Work item
Output the lines of the records that run from the line containing "E junto a ele" through the line containing "## Salvando informações da Landing page", both of those lines included, reproducing them without any change.

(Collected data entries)
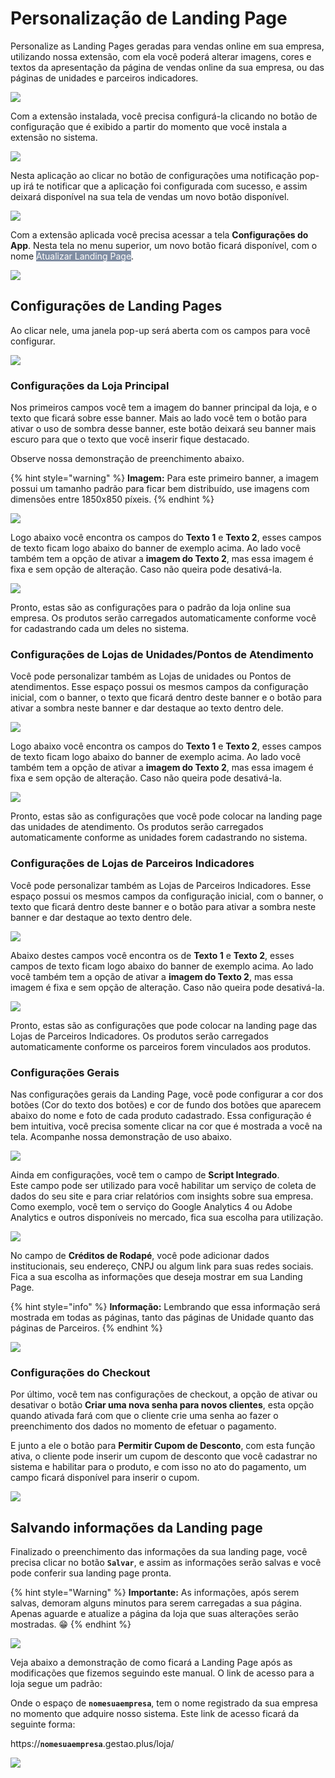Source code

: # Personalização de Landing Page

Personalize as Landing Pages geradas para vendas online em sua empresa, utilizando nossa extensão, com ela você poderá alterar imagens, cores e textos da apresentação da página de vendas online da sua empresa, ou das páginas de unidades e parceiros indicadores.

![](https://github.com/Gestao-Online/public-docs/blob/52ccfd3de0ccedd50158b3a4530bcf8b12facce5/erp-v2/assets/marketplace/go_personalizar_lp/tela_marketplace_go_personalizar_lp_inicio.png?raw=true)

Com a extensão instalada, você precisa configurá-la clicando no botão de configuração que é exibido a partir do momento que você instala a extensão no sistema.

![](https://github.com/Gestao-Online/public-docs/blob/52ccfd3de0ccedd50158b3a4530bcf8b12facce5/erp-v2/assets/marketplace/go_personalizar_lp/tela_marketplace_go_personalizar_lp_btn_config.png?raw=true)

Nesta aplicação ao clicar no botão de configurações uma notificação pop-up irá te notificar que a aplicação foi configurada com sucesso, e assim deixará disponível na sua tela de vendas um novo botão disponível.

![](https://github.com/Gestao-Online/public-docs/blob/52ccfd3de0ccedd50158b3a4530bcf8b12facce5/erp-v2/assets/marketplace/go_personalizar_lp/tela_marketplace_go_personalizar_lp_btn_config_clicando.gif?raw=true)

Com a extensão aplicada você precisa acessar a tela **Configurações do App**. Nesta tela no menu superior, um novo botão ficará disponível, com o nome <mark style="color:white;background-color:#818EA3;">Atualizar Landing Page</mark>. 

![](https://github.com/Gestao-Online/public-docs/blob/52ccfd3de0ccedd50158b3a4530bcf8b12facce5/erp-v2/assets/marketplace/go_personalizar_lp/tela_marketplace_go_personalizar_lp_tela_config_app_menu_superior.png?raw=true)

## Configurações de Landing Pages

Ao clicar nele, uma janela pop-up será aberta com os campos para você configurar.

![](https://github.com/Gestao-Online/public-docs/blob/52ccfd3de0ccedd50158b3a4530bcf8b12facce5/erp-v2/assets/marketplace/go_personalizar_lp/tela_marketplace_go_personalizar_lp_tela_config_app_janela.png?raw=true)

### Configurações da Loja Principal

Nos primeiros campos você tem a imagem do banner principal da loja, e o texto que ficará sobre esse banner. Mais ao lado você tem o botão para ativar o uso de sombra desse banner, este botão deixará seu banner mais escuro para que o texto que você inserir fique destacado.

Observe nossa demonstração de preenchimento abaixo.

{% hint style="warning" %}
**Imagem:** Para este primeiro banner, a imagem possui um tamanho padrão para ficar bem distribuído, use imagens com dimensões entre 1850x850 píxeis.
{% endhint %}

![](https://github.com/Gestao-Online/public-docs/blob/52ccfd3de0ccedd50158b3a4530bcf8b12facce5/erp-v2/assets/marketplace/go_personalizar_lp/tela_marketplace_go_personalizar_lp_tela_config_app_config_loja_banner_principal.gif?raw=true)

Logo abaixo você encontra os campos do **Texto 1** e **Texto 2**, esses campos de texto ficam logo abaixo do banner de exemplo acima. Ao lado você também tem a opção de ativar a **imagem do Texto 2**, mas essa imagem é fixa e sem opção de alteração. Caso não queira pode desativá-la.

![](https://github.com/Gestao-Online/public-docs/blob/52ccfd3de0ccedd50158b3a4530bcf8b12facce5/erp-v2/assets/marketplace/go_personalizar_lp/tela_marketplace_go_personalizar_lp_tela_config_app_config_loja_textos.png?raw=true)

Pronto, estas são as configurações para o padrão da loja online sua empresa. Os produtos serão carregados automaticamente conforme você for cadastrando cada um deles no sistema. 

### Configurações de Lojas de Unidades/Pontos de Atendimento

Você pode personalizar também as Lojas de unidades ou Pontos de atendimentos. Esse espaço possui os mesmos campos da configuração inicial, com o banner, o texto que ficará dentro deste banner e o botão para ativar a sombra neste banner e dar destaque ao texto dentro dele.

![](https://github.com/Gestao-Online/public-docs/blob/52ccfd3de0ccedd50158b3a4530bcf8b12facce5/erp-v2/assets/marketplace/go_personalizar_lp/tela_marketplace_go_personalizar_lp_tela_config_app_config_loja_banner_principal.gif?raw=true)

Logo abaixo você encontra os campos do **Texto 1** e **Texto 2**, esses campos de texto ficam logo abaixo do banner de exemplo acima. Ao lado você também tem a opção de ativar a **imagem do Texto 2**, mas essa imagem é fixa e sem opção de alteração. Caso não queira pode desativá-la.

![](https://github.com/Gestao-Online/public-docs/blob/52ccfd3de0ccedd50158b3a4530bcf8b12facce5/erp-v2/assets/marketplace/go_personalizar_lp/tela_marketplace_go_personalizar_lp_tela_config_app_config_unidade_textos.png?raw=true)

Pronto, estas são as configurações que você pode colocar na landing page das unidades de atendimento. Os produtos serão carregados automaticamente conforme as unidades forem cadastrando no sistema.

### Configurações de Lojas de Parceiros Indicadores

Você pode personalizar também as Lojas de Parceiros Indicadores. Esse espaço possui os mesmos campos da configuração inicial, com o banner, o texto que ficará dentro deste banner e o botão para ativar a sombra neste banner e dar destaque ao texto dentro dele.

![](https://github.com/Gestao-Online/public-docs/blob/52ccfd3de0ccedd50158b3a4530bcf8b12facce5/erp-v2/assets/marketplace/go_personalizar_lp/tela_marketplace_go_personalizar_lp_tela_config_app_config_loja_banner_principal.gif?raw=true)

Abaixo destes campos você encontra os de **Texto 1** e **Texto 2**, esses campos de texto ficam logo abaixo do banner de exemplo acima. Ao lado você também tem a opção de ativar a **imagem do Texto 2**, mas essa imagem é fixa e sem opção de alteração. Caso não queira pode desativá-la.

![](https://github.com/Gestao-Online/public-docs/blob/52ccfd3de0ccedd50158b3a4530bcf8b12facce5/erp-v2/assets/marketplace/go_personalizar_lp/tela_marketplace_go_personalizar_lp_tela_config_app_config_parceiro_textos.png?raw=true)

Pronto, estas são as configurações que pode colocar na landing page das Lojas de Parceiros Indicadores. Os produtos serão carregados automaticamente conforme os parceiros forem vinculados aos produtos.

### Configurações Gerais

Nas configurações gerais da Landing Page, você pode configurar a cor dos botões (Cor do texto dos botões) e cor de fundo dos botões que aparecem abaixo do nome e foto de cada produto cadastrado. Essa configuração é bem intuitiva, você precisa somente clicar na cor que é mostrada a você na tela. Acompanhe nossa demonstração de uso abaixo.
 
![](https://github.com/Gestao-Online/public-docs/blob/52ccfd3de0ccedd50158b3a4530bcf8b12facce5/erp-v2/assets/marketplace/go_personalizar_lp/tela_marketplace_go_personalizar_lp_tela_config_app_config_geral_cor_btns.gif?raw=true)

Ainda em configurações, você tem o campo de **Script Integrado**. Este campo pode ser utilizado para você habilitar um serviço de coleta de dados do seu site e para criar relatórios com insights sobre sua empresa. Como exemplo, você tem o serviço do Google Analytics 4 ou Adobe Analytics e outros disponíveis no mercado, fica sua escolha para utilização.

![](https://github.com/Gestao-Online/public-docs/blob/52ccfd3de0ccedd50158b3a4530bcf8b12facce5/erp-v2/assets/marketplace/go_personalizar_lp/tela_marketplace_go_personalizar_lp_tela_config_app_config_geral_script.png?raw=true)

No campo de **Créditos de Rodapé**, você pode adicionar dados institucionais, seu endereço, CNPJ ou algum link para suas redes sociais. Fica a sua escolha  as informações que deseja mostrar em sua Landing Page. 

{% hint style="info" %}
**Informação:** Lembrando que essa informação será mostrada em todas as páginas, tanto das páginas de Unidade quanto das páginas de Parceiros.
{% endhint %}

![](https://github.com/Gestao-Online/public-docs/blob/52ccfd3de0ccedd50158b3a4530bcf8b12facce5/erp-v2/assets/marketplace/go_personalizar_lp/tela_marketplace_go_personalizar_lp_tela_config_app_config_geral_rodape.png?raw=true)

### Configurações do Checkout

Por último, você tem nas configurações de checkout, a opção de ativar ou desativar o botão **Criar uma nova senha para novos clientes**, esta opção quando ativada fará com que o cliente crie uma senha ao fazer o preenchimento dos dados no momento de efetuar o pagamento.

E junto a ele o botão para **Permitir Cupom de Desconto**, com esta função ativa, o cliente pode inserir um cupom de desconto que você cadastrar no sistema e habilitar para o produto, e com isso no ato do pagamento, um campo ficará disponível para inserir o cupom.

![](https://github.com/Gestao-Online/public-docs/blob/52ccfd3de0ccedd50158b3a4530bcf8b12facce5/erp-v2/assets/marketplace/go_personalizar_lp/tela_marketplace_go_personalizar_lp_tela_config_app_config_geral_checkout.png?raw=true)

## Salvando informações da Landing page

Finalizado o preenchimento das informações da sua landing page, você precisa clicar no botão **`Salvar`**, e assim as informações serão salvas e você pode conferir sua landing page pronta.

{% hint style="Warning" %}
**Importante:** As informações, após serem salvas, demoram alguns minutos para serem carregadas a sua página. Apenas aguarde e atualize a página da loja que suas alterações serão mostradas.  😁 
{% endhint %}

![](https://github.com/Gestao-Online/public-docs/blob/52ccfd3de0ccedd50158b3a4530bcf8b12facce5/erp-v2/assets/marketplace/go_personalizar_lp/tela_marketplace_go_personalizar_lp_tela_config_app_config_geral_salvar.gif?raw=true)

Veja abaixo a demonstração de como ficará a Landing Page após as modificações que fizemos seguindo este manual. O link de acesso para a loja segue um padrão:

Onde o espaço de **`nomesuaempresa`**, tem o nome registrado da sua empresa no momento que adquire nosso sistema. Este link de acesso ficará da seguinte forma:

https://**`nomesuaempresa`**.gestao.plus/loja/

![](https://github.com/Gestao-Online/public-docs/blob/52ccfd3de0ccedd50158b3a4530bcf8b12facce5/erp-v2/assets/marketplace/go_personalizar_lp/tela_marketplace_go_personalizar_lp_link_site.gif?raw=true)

--

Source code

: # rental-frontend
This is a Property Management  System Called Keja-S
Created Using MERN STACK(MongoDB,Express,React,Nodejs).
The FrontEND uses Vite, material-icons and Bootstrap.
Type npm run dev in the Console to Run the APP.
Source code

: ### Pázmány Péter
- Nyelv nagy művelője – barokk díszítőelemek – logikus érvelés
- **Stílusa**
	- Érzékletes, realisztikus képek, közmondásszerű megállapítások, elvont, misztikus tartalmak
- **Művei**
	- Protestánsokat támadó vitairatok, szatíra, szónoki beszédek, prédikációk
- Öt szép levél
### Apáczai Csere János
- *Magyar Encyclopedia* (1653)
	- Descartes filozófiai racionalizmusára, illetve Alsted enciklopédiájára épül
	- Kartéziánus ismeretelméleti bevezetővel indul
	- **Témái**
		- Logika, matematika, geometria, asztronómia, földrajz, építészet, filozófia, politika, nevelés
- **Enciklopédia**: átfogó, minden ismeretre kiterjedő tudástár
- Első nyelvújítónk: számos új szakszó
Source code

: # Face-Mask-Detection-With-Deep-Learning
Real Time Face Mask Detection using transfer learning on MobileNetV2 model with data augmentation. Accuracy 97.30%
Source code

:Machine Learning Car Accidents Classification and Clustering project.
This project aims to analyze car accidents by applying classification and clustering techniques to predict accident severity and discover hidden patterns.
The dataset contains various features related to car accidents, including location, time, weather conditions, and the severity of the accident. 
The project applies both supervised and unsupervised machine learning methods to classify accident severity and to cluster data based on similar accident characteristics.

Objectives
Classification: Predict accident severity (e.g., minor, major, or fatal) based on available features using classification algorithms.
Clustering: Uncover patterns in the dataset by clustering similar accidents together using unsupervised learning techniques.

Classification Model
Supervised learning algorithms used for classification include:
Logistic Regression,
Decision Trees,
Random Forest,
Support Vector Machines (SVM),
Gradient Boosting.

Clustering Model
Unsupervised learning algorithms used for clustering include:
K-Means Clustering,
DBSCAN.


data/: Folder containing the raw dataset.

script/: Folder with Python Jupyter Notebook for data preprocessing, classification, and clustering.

--

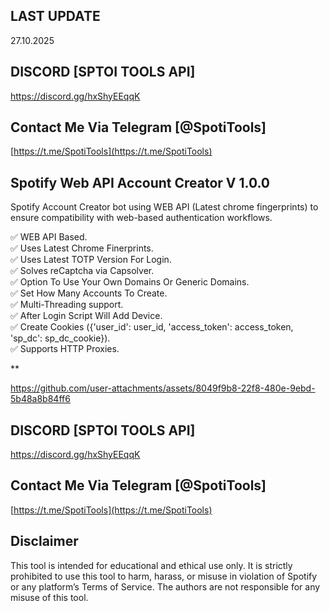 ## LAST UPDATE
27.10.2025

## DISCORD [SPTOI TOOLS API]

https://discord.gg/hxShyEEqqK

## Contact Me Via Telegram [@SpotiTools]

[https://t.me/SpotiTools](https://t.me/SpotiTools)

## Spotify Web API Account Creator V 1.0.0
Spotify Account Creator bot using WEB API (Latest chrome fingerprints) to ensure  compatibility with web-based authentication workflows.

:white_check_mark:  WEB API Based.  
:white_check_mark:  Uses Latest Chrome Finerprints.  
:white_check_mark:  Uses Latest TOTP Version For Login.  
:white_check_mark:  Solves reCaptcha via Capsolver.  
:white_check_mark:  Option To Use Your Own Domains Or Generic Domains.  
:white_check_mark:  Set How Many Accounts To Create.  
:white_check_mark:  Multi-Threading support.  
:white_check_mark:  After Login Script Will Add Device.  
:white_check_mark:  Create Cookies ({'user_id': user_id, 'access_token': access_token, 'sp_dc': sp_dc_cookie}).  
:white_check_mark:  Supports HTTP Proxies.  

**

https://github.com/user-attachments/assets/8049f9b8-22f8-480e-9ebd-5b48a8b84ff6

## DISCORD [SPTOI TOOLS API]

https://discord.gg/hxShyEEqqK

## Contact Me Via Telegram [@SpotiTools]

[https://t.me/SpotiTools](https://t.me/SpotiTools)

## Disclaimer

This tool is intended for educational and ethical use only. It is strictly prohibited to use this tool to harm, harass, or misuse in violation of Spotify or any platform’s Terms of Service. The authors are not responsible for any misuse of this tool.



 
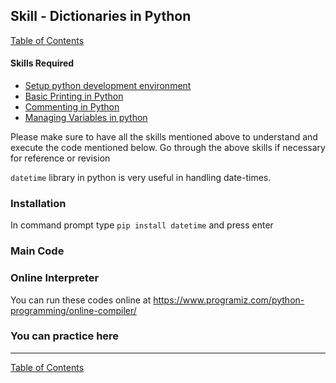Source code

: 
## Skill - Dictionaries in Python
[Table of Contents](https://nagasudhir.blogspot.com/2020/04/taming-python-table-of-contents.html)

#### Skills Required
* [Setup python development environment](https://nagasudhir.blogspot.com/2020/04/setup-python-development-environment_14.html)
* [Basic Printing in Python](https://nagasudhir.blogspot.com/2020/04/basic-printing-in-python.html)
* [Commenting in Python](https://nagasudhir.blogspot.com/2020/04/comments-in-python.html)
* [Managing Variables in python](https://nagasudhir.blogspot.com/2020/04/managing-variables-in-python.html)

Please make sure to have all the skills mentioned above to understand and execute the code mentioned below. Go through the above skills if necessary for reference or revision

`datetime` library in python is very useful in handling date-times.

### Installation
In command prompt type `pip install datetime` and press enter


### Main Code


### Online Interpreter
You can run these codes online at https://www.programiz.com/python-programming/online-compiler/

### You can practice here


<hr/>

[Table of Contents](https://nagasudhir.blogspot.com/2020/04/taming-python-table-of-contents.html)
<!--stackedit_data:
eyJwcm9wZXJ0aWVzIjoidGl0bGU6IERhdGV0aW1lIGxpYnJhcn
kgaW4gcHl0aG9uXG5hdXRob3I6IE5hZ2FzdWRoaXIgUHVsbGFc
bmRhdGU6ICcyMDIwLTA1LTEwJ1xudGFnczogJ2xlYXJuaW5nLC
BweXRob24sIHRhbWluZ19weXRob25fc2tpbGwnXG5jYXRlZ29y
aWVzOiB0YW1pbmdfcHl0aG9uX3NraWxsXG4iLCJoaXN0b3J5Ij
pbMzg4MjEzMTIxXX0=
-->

Task answer
E junto a ele o botão para **Permitir Cupom de Desconto**, com esta função ativa, o cliente pode inserir um cupom de desconto que você cadastrar no sistema e habilitar para o produto, e com isso no ato do pagamento, um campo ficará disponível para inserir o cupom.

![](https://github.com/Gestao-Online/public-docs/blob/52ccfd3de0ccedd50158b3a4530bcf8b12facce5/erp-v2/assets/marketplace/go_personalizar_lp/tela_marketplace_go_personalizar_lp_tela_config_app_config_geral_checkout.png?raw=true)

## Salvando informações da Landing page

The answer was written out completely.